How important is vocational education?

24 Apr

The National Curriculum will change from September 2014.  A notable feature is that it is a much slimmer document than the one set by previous government.   The focus will be on the acquisition of knowledge.

In mathematics, children will be expected to know their tables and all about fractions.  They will be required to take the subject up to the age of 18. In English, there will be a much greater concentration on phonics, grammar and punctuation.   There will also a requirement for pupils to imbibe scientific knowledge across all the key stages.  In design/technology, pupils will be exposed to various aspects of technology, including robotic, computer aided design and coding.

Schools will be expected to prepare for the new curriculum in ways that they think best.

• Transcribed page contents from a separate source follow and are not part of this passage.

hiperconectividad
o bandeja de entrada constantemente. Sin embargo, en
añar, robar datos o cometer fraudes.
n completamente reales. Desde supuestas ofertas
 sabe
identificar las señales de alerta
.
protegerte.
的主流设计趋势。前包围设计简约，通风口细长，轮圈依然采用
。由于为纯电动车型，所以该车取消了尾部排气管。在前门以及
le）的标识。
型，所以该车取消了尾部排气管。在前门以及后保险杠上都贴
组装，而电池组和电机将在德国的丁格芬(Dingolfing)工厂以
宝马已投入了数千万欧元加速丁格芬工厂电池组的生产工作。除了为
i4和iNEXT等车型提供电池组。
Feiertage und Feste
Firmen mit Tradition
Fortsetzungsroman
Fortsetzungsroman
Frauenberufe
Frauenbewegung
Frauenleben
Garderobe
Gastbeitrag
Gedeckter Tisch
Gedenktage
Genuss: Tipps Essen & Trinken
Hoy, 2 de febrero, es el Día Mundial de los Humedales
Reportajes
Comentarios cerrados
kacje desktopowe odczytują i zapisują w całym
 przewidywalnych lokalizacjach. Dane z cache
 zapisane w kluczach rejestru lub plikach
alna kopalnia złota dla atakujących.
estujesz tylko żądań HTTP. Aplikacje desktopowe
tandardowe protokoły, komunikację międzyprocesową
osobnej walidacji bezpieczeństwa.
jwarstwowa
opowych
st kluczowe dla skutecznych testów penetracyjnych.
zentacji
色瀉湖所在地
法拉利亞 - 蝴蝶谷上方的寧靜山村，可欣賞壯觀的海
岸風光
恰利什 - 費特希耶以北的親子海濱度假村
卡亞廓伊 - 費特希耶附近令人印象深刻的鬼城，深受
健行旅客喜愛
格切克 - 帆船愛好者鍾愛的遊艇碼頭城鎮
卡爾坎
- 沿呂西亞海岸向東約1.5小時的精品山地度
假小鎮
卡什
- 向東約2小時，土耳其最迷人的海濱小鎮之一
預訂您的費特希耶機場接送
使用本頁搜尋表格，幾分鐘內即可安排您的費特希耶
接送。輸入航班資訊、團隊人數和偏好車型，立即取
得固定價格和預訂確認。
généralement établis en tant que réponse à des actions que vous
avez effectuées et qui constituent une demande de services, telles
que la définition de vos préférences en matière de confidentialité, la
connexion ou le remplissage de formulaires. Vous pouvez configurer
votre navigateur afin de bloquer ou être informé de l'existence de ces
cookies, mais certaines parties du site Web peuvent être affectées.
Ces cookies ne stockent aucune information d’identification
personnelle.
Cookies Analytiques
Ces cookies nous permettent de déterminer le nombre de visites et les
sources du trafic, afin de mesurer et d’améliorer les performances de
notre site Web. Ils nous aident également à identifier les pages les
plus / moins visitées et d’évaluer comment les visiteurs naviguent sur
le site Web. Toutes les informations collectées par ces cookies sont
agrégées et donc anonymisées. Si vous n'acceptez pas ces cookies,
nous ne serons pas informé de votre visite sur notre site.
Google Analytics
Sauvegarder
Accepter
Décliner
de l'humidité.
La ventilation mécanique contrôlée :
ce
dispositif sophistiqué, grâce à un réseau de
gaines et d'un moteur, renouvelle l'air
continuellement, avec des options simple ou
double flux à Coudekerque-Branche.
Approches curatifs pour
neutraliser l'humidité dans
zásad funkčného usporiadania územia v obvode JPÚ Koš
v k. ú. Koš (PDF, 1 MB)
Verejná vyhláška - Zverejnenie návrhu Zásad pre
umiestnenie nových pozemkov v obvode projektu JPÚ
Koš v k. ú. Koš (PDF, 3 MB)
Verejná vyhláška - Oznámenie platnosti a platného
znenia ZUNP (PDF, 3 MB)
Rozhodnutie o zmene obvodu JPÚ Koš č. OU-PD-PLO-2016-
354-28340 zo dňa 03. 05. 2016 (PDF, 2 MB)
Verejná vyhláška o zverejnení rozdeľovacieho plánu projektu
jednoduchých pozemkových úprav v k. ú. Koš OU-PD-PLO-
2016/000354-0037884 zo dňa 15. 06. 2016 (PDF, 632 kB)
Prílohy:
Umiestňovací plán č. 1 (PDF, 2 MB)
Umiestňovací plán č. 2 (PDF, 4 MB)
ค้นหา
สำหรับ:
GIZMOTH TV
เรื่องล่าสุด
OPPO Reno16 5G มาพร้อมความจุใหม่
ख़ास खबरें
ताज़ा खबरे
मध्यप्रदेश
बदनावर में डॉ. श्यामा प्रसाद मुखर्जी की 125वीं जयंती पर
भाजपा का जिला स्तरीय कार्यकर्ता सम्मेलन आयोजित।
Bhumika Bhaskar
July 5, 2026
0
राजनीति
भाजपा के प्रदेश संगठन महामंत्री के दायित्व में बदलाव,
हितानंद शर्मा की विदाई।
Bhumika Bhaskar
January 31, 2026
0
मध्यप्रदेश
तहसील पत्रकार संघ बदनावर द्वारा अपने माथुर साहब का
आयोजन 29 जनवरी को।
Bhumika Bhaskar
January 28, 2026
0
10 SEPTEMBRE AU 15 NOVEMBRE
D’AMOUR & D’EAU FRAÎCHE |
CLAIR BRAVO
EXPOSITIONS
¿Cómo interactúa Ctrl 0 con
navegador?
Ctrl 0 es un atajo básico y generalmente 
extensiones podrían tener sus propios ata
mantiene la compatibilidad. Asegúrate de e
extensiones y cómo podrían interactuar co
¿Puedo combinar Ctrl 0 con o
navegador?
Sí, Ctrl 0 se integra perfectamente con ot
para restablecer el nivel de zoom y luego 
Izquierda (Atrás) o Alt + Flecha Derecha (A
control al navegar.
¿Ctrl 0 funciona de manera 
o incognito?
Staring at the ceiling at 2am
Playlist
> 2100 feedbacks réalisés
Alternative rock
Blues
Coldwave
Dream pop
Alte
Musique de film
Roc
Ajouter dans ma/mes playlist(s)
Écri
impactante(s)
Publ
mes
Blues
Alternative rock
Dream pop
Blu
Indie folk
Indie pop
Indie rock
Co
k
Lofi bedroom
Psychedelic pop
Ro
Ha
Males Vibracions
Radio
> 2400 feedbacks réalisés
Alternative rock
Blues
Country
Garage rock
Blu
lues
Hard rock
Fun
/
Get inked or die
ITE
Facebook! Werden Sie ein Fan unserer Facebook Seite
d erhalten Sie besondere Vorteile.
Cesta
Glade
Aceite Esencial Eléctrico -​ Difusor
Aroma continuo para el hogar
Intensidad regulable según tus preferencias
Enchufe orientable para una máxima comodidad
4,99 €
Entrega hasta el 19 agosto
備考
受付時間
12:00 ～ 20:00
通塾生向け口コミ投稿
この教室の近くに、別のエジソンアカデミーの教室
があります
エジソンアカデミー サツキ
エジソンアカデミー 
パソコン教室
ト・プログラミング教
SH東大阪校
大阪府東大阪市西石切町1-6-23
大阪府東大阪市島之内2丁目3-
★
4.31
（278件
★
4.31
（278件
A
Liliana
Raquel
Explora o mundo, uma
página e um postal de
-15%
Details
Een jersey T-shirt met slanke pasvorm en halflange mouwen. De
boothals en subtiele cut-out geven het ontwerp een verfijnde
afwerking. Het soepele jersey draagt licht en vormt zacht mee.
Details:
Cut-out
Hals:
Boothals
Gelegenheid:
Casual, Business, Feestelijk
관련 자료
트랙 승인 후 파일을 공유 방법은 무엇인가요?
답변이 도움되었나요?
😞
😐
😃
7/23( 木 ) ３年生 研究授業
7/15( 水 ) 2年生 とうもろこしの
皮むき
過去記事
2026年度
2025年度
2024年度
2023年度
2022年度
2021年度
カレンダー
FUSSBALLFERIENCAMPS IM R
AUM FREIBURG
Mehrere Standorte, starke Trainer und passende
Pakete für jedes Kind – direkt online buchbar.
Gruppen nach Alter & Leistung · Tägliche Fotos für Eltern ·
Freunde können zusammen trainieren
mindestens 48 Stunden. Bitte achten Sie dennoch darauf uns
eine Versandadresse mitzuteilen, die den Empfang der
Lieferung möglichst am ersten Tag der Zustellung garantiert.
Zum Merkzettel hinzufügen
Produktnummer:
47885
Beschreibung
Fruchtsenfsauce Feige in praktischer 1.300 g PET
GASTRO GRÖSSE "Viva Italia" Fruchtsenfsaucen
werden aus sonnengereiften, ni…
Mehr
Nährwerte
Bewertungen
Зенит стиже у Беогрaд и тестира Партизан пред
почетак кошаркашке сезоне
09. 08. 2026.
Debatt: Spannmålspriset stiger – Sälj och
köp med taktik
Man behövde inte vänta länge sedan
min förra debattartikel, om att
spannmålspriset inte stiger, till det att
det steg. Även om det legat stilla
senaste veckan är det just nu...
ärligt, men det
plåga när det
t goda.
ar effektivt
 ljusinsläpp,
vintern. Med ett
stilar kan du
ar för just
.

No more will government take an active part in “rolling out” as they famously appear to be have done in the past – their ways of delivering the curriculum.  The mandarins in the DfE have stressed that government will not dictate the How – only the basic What.   Even in regard to the latter, it will be up to schools to expand this slimmed down curriculum to embrace learning in an holistic form.

What appears to be absent from the discourse is the inclusion of vocational education, the Cinderella of the curriculum.    However, schools could capitalise on the government’s slender curriculum to include vocational subjects, albeit Professor Alison Wolf’s report in the spring of 2011 resulted in the Department for Education culling a number of Mickey Mouse subjects that were taught and studied in the past for the purposes of schools upping the ante on the national GCSE league tables – subjects such as flower-arranging.

Professor Wolf ruled that too many vocational qualifications were useless.  Notwithstanding, she did remark that vocational education was important for the nation’s youths.   “Conventional academic study encompasses only part of what the labour market values and demands,” she wrote.   “Good vocational programmes are respected, valuable and an important part of our educational programme.”

In her observations, she implicitly supported Ex-Chief Inspector Tomlinson whose attempts at creating a post-16 twin-track (academic and vocational) curriculum came a cropper under the Labour government in the early Noughties.

Wolf made vocational education respectable.  Her first recommendation, which the government adopted enthusiastically, was that young people should be given incentives to undertake the most valuable qualifications.

Despite this, vocational education is still perceived as the poorer brother/sister of its academic sibling.   Bright students avoid the vocational subjects.  Cedefop, the European Centre for the Development of Vocational Training, has been examining practices in the Czech Republic, Denmark, Finland, Germany, Ireland and Spain and developed a plan.  In its report, Attractiveness of initial Vocational Education and Training: Identifying what matters, Cedefop makes a plea for a national strategy not just of vocational but also work-based education.

In its flyer to the main report (see here), Cedefop states that previous studies on how attractive and valuable people found vocational education and training (VET) focused on the influence of specific characteristics of the VET system.   These included providing guidance and counselling and opportunities to move into higher education, the qualifications system.  However, VET was not viewed as being attractive, per se.

In the current study, Cedefop shows that the composition and respective strengths of the labour market, expenditure on vocational education and other factors such as the views of family members, perceptions about the quality of VET and the broader educational context all play vital roles.  The study ends with insights into how to influence perceptions of VET. The authors suggest that students and graduates could be used as messengers to apprise the public at large – through social media and the internet – about the benefits of the sector.

The government appears to be listening.  It has announced establishing a specialist college to train engineers to work on the high-speed rail project, HS2.  When students see the relevance of education they are more likely to be motivated to study further.

Vocational education is held in high esteem in Austria, Finland and Hungary where there is improved guidance and counselling for students and skills competitions.

Meanwhile, the Erasmus+ programme – launched in January 2014 (see here) – aims to help more than 4 million people in the EU to study, train, work and volunteer abroad.  For this purpose, the EU has set aside £12.1 billion to modernise education and boost skills and employability.

The original Erasmus programme was established a quarter of a century ago as a university student exchange scheme.  Erasmus+ combines this and other current programmes for education, training, youth and sport.

The current programme will fund 125,000 schools, vocational education institutions, youth organisations and enterprises to set up 25,000 “strategic partnerships” to promote an exchange of experiences and links with the world of work.   Another 3,500 educational institutions and enterprises will be supported to create more than 300 “knowledge alliances” and “sector skills alliances” to boost employability, innovation and entrepreneurship.

While unemployment is rampant in Europe, there are 2 million job vacancies in the EU. This is unsurprising because a third of employers have reported difficulties finding people who have the required skills.   Can an enhancement of vocational education plug the gap?